Je reconnais que les redevances augmentent. Vous avez parlé de la taxe d'enlèvement des ordures ménagères mais nous pourrions tout aussi bien évoquer le cas du versement « transport »: aujourd'hui, certaines entreprises paient plus en versement « transport » qu'elles ne paient en taxe professionnelle. Faut-il pour autant établir un lien entre les matières imposables et les compétences ? Ce n'est pas forcément souhaitable. En fait, tout dépend de la conception que nous nous faisons des collectivités territoriales et de la décentralisation. Si nous considérons que les collectivités territoriales sont là pour rendre un certain nombre de services, il faut fixer un tarif en fonction des compétences.

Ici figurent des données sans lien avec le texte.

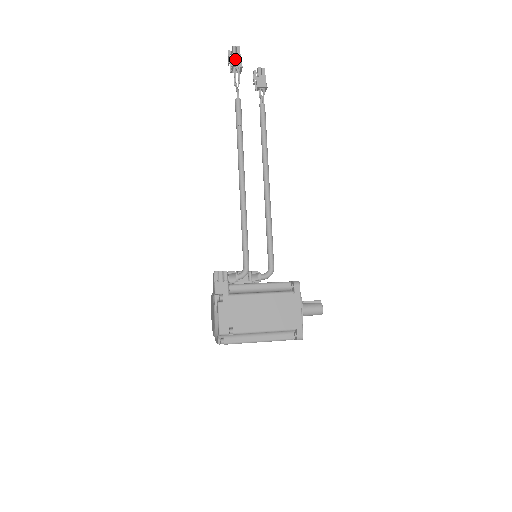
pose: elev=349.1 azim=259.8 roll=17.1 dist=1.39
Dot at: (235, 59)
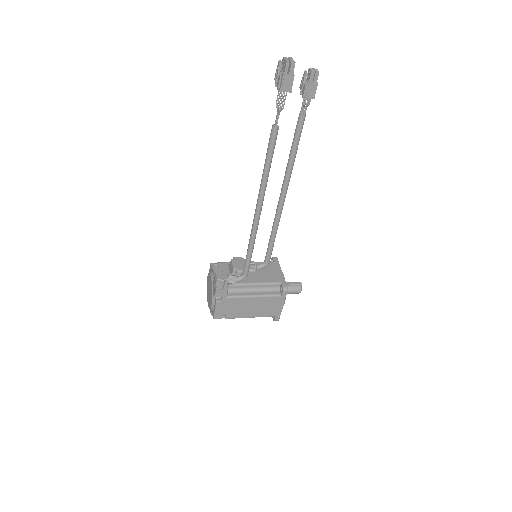
Dot at: (285, 82)
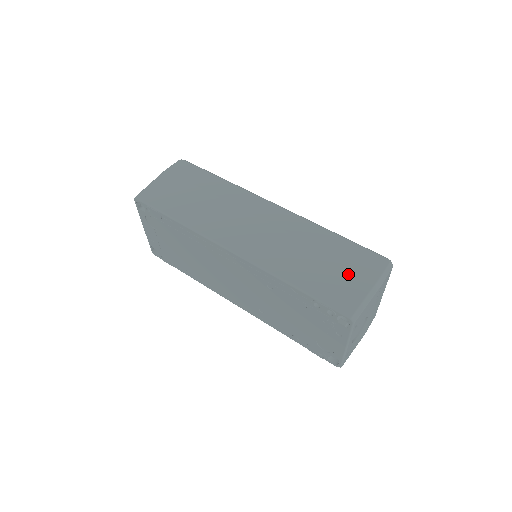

Si elles sont en revanche un lieu d'exercice de pouvoir par des élus, l'impôt dépendra des capacités contributives. La question est de savoir quelle est la légitimité des collectivités territoriales. Plus les redevances et les taxes indirectes se développeront, plus nous irons vers des collectivités gestionnaires de services se finançant sur une recette liée au service rendu et moins vers des espaces de solidarité redistributeurs.

Enfin, concernant la péréquation de taxe professionnelle, dont j'ai assez peu parlé car ce n'était pas le point central de mon exposé, je pense que l'absence d'une réforme d'ensemble ne constitue pas le vrai problème. Il nous incombe à nous, élus d'Ile-de-France, de nous mobiliser pour mettre en place au plus vite la taxe professionnelle unique. Je suis convaincu que cela viendra progressivement.

M. le Président - Monsieur Laurent, nous vous remercions.